- _Entries provided_:
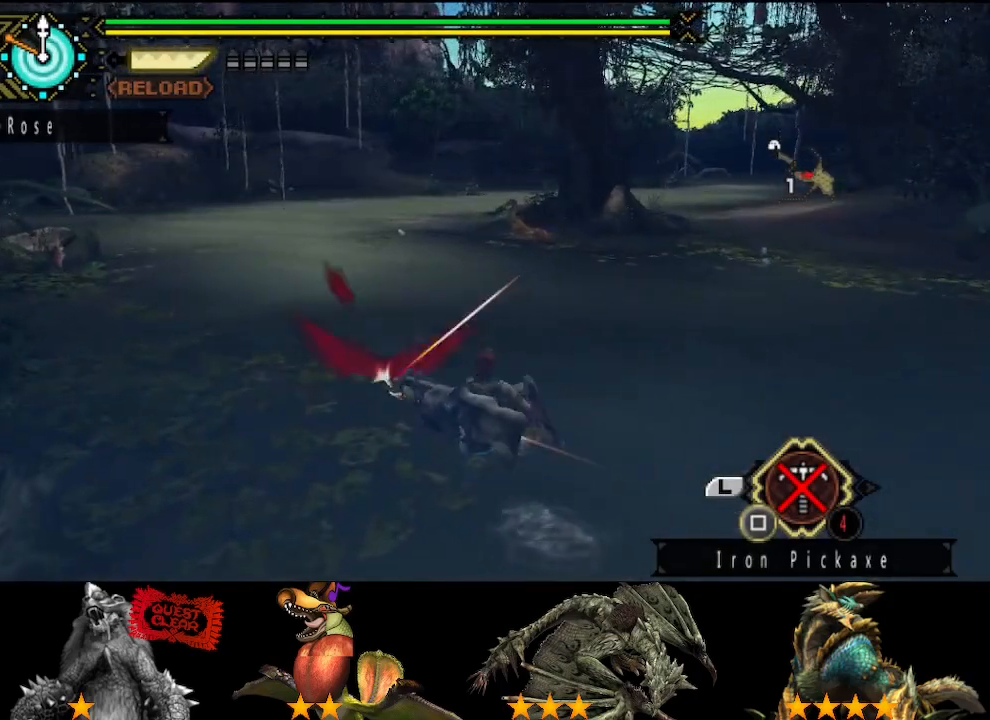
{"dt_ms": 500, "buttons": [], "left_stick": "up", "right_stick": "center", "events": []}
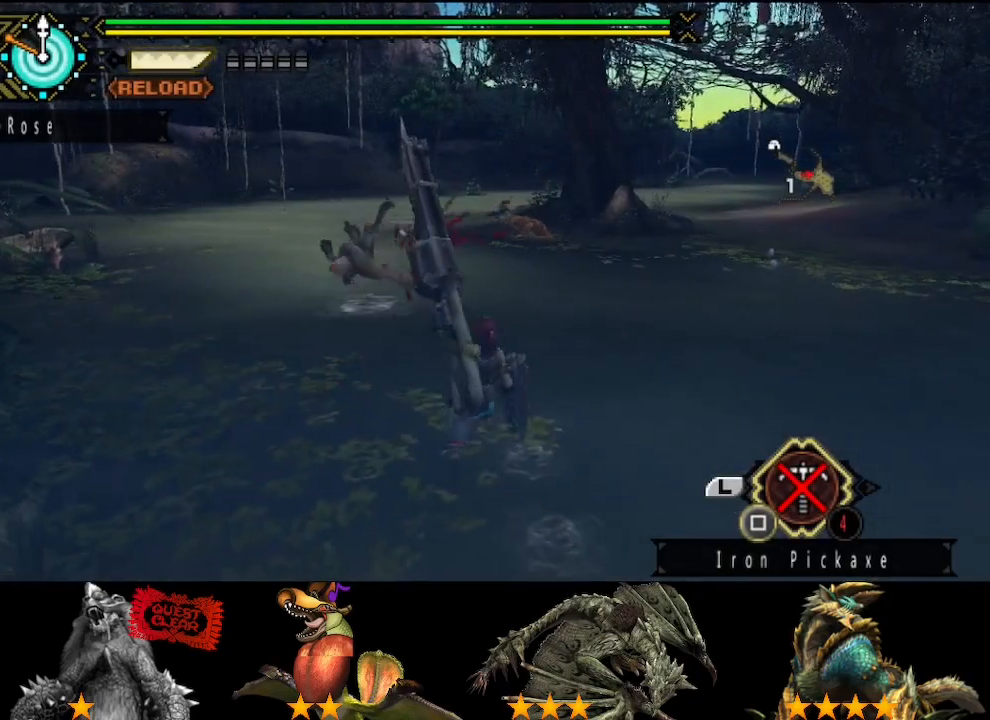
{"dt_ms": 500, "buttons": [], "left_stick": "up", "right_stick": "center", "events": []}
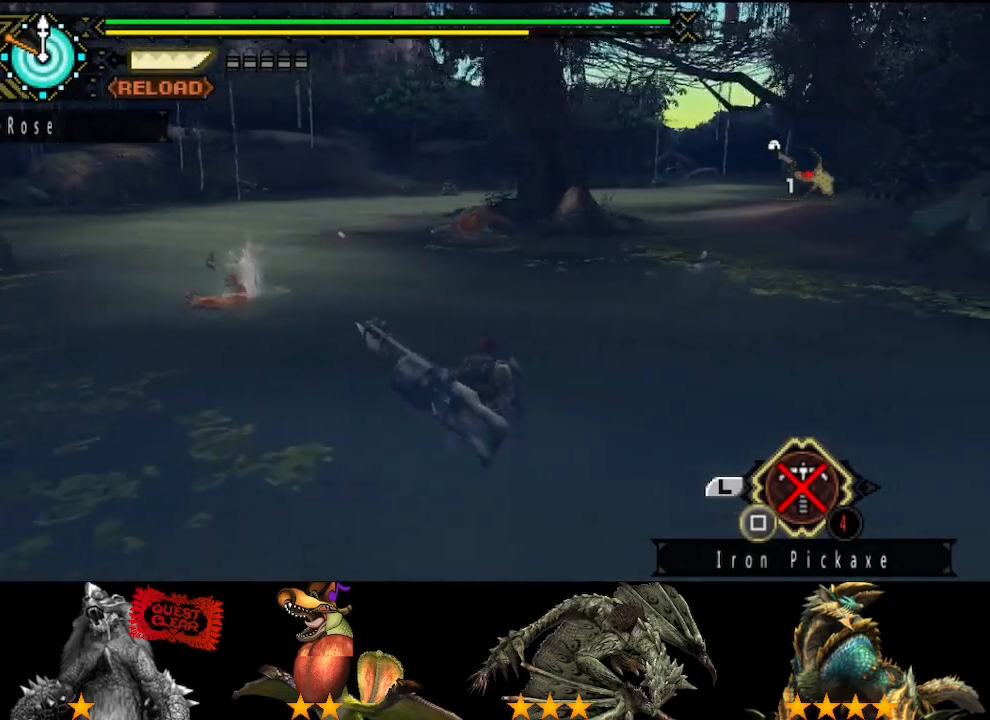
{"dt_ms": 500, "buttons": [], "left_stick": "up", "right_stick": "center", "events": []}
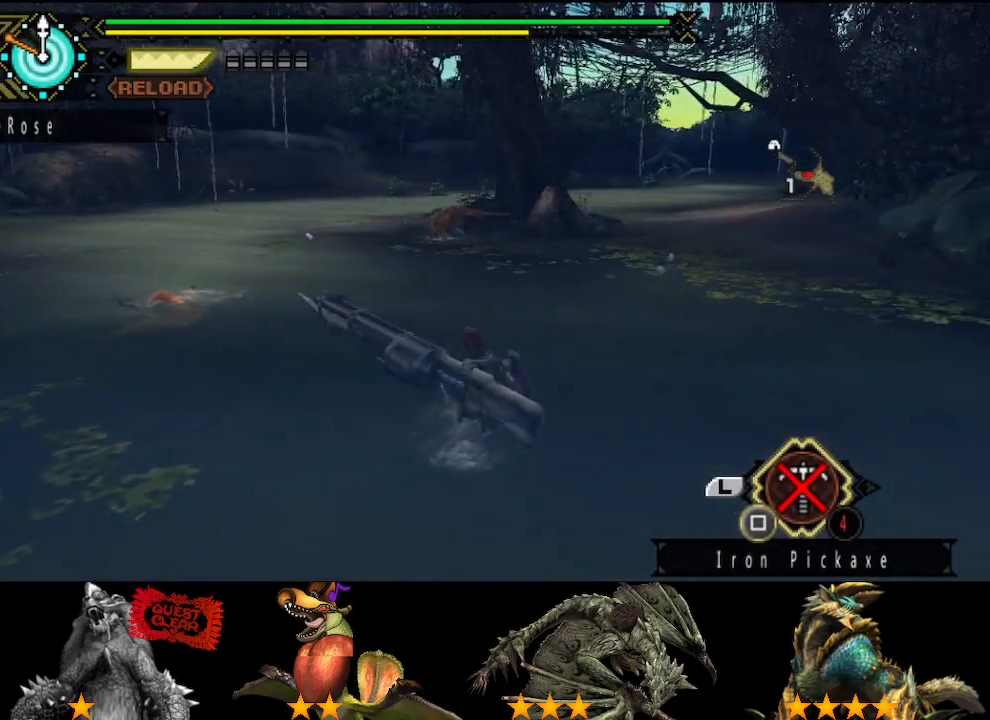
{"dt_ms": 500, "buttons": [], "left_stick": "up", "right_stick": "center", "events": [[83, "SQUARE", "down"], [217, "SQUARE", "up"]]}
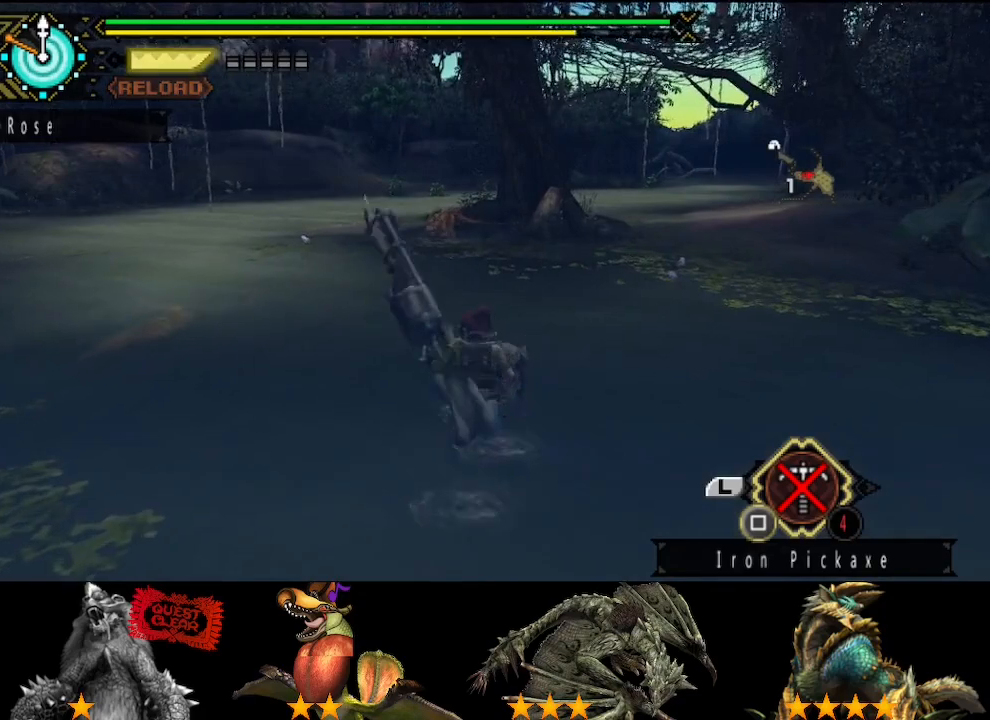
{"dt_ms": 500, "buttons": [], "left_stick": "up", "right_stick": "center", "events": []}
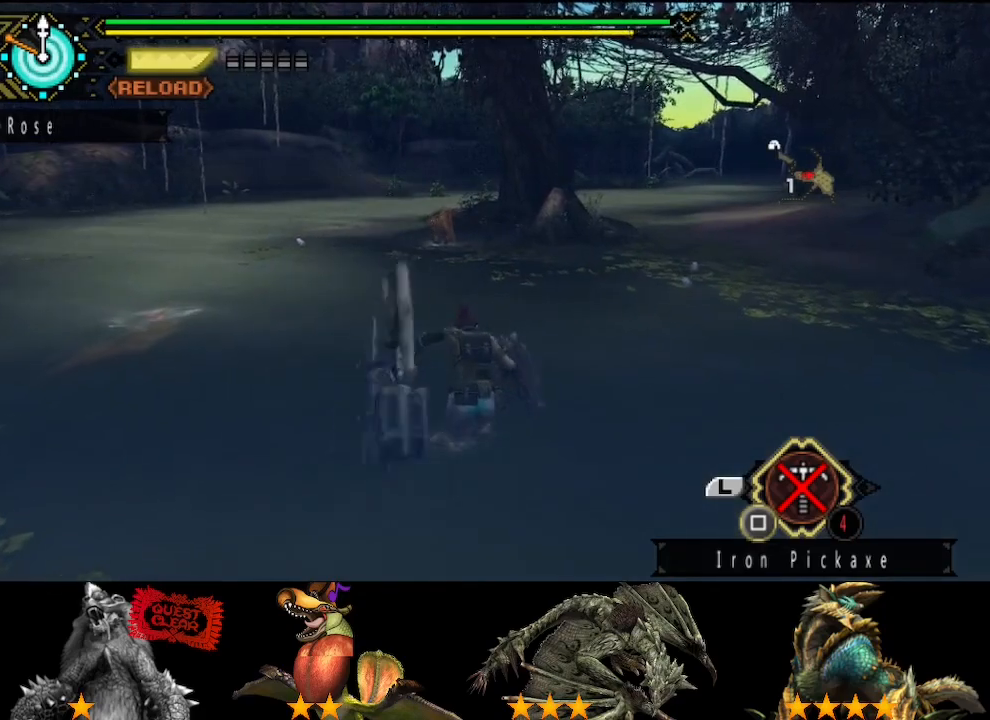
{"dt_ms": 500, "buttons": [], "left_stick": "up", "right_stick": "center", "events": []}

- _Directions for this task_: Restate the full listing word for word, excluding images.

- _Task response_:
{"dt_ms": 500, "buttons": [], "left_stick": "up", "right_stick": "center", "events": []}
{"dt_ms": 500, "buttons": [], "left_stick": "up", "right_stick": "center", "events": []}
{"dt_ms": 500, "buttons": [], "left_stick": "up", "right_stick": "center", "events": []}
{"dt_ms": 500, "buttons": [], "left_stick": "up", "right_stick": "center", "events": [[83, "SQUARE", "down"], [217, "SQUARE", "up"]]}
{"dt_ms": 500, "buttons": [], "left_stick": "up", "right_stick": "center", "events": []}
{"dt_ms": 500, "buttons": [], "left_stick": "up", "right_stick": "center", "events": []}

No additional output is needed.